M312: Diagnostics and Debugging chapter 4 Connectivity学习记录

运行环境

操作系统：windows 10 家庭中文版
Mongodb ：Mongodb 3.4

Mongodb安装路径：E:>MongoDB\Server\3.4\bin\
Mongodb存储路径：E:>MongoDB\data

课后问题

lab: Diagnosing unknown issues

Download Handouts:

In this lab, you are asked to diagnose an unknown issue. Developers relying on a MongoDB deployment you administer are complaining that database is taking longer and longer to respond. Additionally, the server which the current primary is on crashes after an unspecified amount of time. This happens on every server.

You can download the required dataset, companies.json, here.

Let’s go ahead and setup the environment.

First, launch a replica set using mtools with the name “m312rs”

- 提供材料 -
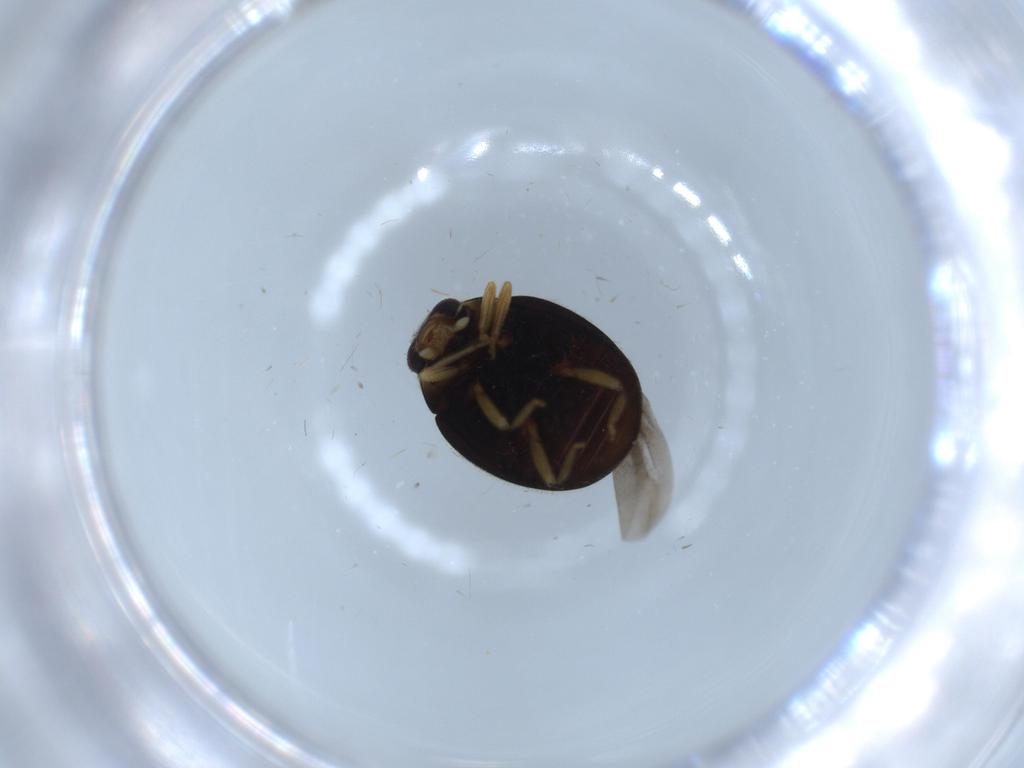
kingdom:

- 任务要求 -
把上面那篇 M312 第四章学习记录一字不改地完整输出。

- 本题答案 -
M312: Diagnostics and Debugging chapter 4 Connectivity学习记录

运行环境

操作系统：windows 10 家庭中文版
Mongodb ：Mongodb 3.4

Mongodb安装路径：E:>MongoDB\Server\3.4\bin\
Mongodb存储路径：E:>MongoDB\data

课后问题

lab: Diagnosing unknown issues

Download Handouts:

In this lab, you are asked to diagnose an unknown issue. Developers relying on a MongoDB deployment you administer are complaining that database is taking longer and longer to respond. Additionally, the server which the current primary is on crashes after an unspecified amount of time. This happens on every server.

You can download the required dataset, companies.json, here.

Let’s go ahead and setup the environment.

First, launch a replica set using mtools with the name “m312rs”